- TEXT -

_ _ _ _

- Zayo is providing fibre connectivity infrastructure to support AI cloud and data centre growth.
- The company is positioning its network as critical to handling the surge in AI-related data traffic.
What happened: Fibre networks underpin AI growth
Zayo is expanding its role in supporting artificial intelligence and cloud data centres by delivering high-capacity connectivity infrastructure.
According to reporting by Computer Weekly, the company is supplying critical fibre networks that link data centres and enable the transfer of large volumes of data required for AI workloads.
Zayo operates extensive fibre infrastructure across North America and Europe, connecting enterprise customers, cloud providers and data centre operators. As AI applications grow, these networks are increasingly used to move vast datasets between facilities for training and inference.
The report highlights how AI-driven workloads are reshaping network demand. Training large models often requires data to be transferred between multiple data centres, while inference services depend on low-latency connections to deliver real-time results.
Zayo is positioning its fibre network as a foundational layer in this ecosystem, providing the bandwidth and reliability needed to support these processes.
According to the company, the rise of AI is creating new requirements for network architecture, including higher capacity links and more direct connections between data centres.
Also Read: Zayo Europe adds Rome PoP capacity
Also Read: Zayo Europe expands Middle East footprint with eight new PoPs to boost connectivity
Why it’s important
The development underscores the critical role of connectivity infrastructure in the AI economy.
While much attention has focused on computing power and data centres, fibre networks are equally essential in enabling AI systems to function at scale. Without high-capacity connectivity, data cannot be moved efficiently between processing nodes.
The growth of AI is therefore driving demand not only for computing infrastructure but also for network capacity.
For companies like Zayo, this represents a significant opportunity to expand their role in the digital infrastructure value chain.
From a financial perspective, fibre networks are increasingly viewed as strategic assets with long-term demand linked to data growth and cloud adoption.
The trend also reflects a broader shift towards more interconnected data centre ecosystems, where facilities are linked through high-speed networks rather than operating in isolation.
As AI workloads continue to expand, the importance of network infrastructure is likely to increase further.
Zayo’s position in this market highlights a key reality: the future of artificial intelligence depends not only on powerful chips and data centres, but also on the networks that connect them.
In this context, fibre connectivity is emerging as a critical enabler of the next phase of digital infrastructure growth.

_ _ _ _

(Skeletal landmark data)
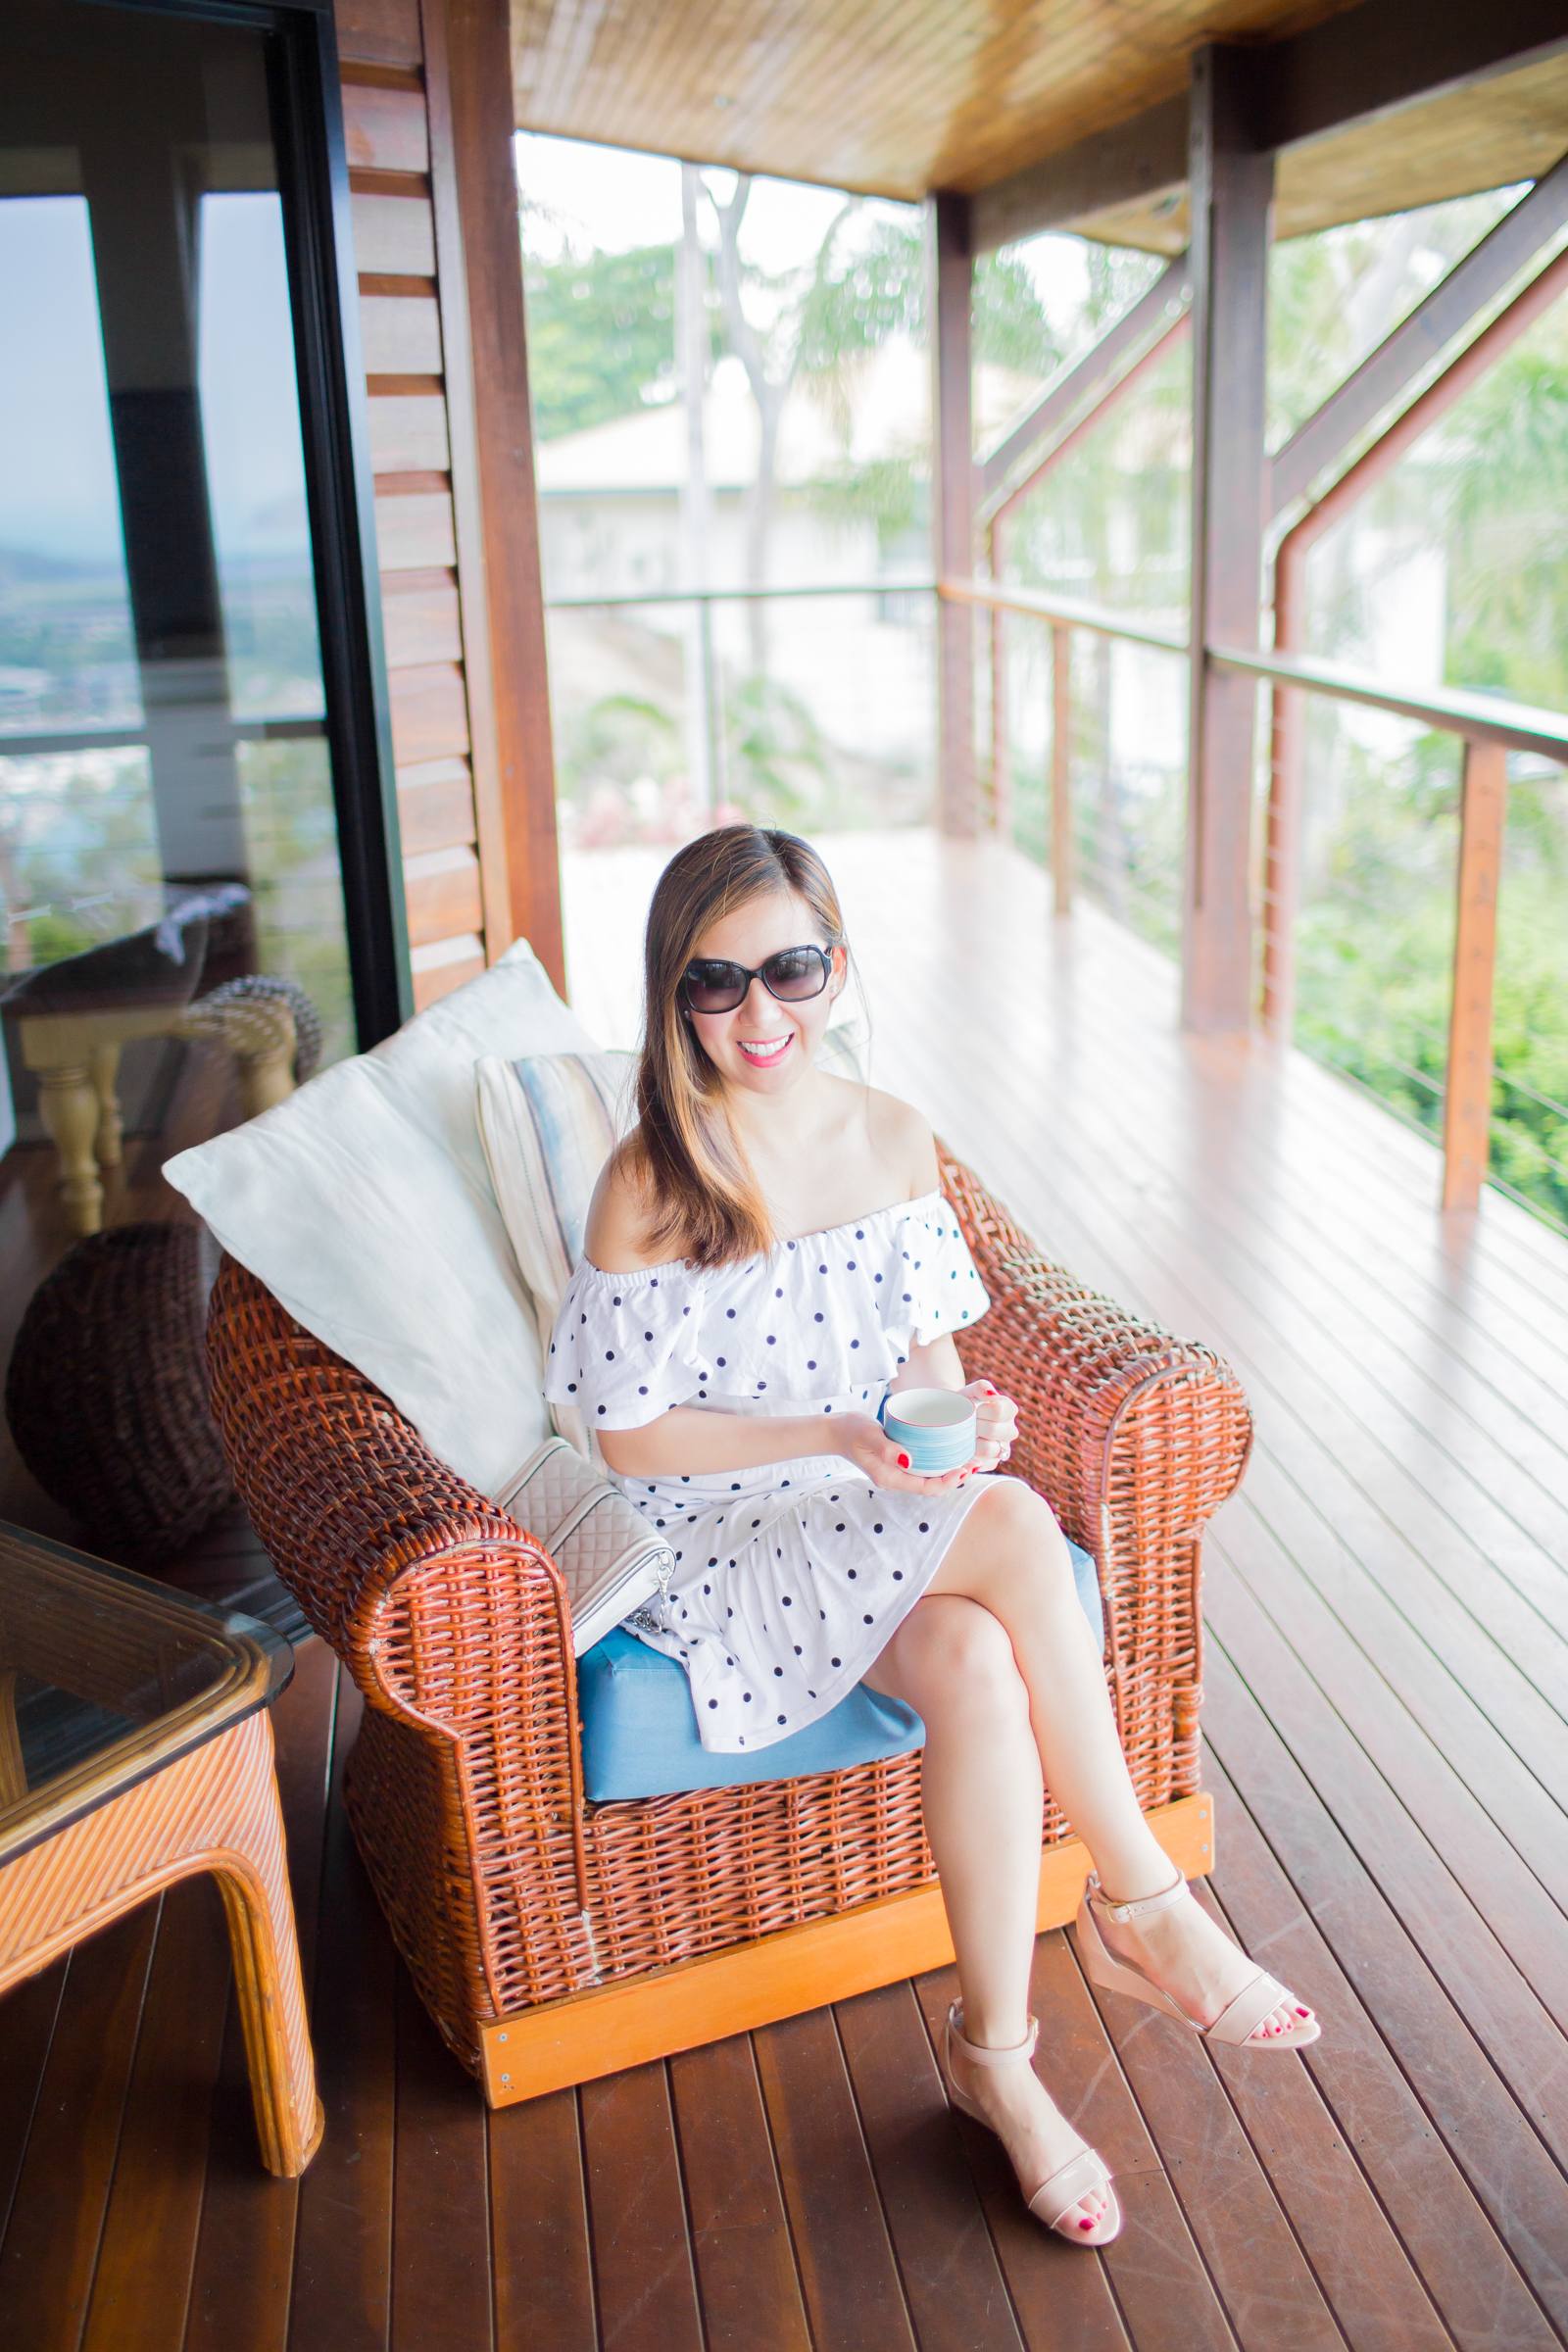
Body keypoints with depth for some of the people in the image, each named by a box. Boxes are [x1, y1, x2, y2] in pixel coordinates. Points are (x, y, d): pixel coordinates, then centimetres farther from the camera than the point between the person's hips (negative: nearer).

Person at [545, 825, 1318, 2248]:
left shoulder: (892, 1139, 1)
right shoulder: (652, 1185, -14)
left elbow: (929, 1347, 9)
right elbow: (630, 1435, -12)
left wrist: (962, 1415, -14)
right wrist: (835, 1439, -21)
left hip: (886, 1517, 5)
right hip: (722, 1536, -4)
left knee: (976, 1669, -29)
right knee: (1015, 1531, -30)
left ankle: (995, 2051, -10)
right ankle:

_ _ _ _

- TASK PROMPT -
In the text about Zayo and AI connectivity, which regions does Zayo's network infrastructure span?

- COMPLETED TASK -
North America and Europe.